For offering constitutional advice, the California bar decided to “disbar him when they disagree with him and decide that a former president does not deserve legal counsel.”  Eastman’s children, Benjamin Eastman and Christina Wheatland, wrote an article for The Blaze warning conservative lawyers that the more scalps the 65 Project and left-wing bars take, the more they will come after.  “The integrity of your profession is hanging by a thread.  Implore your state bars to keep political interests out of their work,” they wrote.

Lawyers are taught to defend and zealously advocate for one’s client, no matter how unpopular or even disreputable that client may be.  But apparently ethical duties do not apply if your client is a certain former President.

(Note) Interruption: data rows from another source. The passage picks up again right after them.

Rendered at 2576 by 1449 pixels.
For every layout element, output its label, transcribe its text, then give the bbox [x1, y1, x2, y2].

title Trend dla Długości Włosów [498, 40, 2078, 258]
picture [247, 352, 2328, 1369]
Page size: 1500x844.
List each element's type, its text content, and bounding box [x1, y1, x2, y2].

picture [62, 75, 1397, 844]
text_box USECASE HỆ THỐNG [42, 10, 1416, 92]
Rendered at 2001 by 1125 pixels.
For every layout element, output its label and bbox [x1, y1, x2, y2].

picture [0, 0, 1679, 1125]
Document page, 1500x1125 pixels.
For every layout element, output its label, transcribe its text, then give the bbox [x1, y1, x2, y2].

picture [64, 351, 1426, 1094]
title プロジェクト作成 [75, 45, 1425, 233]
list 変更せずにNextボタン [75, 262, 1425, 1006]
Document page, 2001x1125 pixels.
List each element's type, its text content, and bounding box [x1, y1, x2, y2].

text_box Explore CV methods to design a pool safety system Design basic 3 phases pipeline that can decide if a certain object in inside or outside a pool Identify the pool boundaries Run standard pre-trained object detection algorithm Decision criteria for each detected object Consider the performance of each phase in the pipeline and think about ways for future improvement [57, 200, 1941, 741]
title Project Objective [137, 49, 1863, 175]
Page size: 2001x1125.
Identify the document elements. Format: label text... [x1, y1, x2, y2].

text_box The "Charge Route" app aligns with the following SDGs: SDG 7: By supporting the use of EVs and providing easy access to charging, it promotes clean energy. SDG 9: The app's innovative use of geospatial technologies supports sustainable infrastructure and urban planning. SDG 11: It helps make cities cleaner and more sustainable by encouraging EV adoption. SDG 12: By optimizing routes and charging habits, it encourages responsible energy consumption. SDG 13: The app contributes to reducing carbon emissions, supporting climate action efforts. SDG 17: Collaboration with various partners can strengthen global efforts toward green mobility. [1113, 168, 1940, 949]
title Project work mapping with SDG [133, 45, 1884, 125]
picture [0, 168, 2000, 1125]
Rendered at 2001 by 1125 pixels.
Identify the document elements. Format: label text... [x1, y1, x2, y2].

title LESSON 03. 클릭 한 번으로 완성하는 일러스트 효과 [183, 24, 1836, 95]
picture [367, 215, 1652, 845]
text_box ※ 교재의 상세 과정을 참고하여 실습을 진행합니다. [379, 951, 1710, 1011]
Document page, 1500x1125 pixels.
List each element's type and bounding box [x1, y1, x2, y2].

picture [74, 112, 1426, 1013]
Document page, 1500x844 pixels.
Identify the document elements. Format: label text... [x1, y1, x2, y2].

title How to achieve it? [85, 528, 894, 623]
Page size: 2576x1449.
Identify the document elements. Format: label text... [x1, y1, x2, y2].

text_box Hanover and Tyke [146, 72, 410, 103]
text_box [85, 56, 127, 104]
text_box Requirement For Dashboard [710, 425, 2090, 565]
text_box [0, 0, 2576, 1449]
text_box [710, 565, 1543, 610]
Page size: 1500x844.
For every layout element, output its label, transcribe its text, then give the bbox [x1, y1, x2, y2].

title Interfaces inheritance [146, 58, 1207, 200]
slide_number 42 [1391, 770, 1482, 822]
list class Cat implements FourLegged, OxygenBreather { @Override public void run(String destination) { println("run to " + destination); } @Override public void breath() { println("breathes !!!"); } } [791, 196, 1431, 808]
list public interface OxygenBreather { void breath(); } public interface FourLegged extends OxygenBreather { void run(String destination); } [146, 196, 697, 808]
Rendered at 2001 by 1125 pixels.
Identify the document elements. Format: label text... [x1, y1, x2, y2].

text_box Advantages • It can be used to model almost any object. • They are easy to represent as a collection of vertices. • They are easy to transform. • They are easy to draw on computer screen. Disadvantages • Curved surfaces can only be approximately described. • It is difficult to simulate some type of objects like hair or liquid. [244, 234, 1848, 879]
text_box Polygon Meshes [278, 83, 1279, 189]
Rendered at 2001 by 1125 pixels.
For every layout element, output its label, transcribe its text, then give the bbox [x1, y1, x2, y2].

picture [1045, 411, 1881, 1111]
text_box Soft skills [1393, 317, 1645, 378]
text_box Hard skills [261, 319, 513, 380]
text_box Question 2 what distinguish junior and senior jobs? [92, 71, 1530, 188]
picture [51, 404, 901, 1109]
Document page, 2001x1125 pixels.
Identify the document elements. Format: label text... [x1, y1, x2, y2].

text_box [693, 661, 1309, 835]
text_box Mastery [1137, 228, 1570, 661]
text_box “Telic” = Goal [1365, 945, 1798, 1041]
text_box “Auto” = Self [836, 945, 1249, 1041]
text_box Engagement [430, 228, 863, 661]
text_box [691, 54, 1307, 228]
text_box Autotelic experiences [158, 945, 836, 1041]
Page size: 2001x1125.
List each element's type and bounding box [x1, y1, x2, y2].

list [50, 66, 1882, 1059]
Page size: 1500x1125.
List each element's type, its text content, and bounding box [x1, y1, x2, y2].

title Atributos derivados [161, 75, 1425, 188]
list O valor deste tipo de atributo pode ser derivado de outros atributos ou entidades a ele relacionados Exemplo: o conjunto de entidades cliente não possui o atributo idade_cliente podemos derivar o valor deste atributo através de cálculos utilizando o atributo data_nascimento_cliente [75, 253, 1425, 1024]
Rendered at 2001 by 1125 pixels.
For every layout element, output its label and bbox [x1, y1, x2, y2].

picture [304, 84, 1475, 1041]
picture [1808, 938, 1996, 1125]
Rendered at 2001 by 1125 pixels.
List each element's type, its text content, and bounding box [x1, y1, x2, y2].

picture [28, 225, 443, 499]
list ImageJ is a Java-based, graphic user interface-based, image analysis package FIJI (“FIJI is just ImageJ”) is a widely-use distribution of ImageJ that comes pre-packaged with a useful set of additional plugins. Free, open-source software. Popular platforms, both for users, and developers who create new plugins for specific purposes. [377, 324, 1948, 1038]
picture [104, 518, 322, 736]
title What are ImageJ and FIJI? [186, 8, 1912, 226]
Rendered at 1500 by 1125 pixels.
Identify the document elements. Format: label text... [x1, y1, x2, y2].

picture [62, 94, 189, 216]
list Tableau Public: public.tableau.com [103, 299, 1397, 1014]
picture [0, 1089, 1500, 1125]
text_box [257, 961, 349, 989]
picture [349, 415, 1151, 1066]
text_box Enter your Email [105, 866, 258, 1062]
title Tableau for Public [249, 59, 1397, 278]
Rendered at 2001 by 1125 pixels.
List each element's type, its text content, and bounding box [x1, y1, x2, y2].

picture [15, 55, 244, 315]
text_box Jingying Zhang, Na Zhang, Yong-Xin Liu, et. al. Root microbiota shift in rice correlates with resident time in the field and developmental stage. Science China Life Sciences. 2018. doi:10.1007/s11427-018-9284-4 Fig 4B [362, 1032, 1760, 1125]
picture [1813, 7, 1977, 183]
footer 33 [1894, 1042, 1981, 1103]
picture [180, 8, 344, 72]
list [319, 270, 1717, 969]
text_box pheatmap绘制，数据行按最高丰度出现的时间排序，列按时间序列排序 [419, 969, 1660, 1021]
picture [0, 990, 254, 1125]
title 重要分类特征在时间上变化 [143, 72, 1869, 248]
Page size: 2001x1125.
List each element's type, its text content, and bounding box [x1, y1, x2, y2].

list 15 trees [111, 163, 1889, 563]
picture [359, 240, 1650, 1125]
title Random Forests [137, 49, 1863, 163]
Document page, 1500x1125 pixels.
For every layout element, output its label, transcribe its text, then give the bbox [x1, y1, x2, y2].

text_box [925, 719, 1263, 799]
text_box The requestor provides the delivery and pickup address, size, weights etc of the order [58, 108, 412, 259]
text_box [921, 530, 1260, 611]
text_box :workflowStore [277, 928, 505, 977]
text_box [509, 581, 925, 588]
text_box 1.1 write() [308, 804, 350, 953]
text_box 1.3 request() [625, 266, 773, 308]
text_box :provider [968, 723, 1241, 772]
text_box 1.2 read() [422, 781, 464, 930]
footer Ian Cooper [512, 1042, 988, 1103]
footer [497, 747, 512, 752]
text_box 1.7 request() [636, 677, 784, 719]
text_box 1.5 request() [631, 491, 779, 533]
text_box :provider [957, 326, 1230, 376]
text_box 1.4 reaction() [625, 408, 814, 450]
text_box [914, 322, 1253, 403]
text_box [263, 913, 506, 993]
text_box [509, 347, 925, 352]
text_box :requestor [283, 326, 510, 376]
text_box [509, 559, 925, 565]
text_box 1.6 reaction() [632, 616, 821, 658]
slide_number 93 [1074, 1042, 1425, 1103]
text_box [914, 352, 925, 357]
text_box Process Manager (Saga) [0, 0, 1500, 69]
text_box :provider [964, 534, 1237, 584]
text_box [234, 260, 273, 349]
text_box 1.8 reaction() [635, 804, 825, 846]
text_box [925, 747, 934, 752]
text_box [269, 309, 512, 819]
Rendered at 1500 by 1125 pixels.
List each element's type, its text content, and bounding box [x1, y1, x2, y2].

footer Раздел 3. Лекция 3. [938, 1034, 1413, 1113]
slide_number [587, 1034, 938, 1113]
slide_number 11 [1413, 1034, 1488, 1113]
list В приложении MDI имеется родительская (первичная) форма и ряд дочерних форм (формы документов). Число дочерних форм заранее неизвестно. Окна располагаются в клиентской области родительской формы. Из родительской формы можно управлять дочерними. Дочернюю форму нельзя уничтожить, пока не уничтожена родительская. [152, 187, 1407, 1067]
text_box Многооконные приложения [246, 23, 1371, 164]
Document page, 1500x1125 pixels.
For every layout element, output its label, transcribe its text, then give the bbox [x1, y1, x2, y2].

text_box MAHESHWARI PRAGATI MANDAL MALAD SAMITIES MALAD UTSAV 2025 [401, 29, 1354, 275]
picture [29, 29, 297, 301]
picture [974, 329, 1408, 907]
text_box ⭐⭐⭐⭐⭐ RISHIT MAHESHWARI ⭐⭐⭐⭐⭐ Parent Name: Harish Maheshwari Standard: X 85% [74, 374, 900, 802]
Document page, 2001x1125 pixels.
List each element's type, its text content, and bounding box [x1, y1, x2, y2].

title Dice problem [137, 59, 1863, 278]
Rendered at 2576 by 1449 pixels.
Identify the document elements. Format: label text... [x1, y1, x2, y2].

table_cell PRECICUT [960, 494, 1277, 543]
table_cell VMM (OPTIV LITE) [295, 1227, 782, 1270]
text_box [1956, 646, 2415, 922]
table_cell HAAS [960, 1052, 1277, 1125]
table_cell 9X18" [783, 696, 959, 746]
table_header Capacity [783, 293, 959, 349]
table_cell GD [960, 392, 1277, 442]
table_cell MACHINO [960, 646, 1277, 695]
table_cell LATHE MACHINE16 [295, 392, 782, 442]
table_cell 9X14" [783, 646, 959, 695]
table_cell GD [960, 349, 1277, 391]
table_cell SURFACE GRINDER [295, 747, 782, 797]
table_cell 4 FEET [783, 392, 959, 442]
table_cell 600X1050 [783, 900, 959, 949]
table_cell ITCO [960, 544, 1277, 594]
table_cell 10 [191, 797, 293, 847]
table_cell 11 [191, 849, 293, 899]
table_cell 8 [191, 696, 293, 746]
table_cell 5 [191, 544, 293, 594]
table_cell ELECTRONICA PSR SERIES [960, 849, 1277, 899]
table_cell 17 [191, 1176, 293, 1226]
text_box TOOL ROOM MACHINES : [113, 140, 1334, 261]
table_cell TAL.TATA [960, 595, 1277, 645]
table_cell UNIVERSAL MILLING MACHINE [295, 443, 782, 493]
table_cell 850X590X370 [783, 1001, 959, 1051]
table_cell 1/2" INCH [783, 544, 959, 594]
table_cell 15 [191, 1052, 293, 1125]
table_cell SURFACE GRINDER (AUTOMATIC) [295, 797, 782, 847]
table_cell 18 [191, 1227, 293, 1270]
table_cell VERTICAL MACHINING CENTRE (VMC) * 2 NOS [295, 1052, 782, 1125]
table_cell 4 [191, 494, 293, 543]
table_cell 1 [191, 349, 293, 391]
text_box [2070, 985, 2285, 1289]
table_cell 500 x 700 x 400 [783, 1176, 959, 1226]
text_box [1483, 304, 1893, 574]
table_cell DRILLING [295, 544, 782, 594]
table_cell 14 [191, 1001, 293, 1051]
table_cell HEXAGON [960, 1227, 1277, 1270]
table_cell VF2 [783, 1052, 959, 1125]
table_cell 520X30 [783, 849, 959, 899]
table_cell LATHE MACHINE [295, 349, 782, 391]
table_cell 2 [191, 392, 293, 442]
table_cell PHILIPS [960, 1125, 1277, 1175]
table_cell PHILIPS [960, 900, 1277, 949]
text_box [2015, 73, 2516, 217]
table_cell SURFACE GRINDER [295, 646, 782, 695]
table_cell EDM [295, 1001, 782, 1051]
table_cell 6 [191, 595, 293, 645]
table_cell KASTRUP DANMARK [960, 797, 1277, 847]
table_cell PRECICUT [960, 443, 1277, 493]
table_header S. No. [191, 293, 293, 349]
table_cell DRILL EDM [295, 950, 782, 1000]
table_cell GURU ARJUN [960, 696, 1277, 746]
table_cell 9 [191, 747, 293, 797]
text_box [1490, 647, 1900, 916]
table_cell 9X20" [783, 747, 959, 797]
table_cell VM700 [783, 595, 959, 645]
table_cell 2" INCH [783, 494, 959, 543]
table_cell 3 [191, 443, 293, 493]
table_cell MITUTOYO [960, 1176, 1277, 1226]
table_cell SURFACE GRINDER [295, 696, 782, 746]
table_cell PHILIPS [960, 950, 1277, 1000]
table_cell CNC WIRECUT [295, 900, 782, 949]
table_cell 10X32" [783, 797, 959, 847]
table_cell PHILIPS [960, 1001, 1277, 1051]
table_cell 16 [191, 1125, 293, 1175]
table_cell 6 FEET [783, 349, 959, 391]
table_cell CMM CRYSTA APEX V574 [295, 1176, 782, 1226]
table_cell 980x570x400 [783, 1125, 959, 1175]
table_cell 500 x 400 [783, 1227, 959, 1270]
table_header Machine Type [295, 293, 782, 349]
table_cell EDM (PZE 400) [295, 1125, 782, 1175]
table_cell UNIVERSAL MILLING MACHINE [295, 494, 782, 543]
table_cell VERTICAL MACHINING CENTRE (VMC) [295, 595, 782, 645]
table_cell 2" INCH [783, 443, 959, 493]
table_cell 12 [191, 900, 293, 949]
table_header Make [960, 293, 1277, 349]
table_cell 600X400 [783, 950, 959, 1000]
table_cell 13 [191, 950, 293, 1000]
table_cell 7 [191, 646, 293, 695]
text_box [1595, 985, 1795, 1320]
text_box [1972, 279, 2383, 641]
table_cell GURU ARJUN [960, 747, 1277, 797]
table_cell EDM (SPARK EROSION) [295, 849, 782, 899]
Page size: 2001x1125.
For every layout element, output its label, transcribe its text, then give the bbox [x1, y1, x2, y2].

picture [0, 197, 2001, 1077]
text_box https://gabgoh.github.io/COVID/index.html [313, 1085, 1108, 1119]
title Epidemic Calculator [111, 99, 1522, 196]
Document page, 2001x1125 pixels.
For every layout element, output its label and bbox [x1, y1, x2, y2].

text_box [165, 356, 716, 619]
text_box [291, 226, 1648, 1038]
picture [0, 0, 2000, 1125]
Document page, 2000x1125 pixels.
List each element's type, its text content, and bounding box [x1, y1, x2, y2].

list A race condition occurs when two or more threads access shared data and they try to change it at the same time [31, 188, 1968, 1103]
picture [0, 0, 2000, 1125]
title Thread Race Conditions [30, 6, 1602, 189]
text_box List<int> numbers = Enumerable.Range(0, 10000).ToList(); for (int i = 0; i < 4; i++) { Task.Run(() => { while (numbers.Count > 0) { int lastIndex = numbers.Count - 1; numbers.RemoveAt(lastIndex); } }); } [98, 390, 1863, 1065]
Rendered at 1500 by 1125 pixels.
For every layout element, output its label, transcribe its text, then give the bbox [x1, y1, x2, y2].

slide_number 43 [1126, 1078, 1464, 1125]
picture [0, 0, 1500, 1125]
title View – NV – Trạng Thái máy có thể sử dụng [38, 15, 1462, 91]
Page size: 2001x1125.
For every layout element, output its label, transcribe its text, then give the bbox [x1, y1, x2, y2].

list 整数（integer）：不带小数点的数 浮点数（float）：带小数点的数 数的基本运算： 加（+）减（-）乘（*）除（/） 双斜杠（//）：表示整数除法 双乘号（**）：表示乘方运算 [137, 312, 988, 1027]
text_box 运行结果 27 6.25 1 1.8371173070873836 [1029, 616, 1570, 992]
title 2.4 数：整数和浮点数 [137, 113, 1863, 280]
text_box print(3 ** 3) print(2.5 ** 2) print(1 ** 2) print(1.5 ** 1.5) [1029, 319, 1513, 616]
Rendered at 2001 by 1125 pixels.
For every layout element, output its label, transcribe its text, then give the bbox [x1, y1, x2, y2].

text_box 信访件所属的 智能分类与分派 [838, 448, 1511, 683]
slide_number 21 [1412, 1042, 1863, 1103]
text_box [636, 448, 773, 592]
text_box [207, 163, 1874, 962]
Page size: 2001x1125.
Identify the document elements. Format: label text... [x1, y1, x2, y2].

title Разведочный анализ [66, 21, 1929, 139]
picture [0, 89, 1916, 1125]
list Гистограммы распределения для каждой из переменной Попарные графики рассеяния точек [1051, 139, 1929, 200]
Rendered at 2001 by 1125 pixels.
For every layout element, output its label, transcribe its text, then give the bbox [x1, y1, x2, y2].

Eastman’s cause has attracted support even from some establishment sources.  Newsweek’s Josh Hammer writes that the abuse of occupational licensure laws to drive conservative attorneys from the profession amounts to “the subordination of the rule of law to the Jacobins’ own friend/enemy-level politics, and the cowing into submission of those lawyers who would so much as consider representing a high-profile Republican client or working in a Republican Department of Justice.”

The abuse of occupational licensure laws is now open for all to see.  It will take time to turn back these licensing laws, but we can start by standing with lawyers like John Eastman against attacks based on his political and legal beliefs.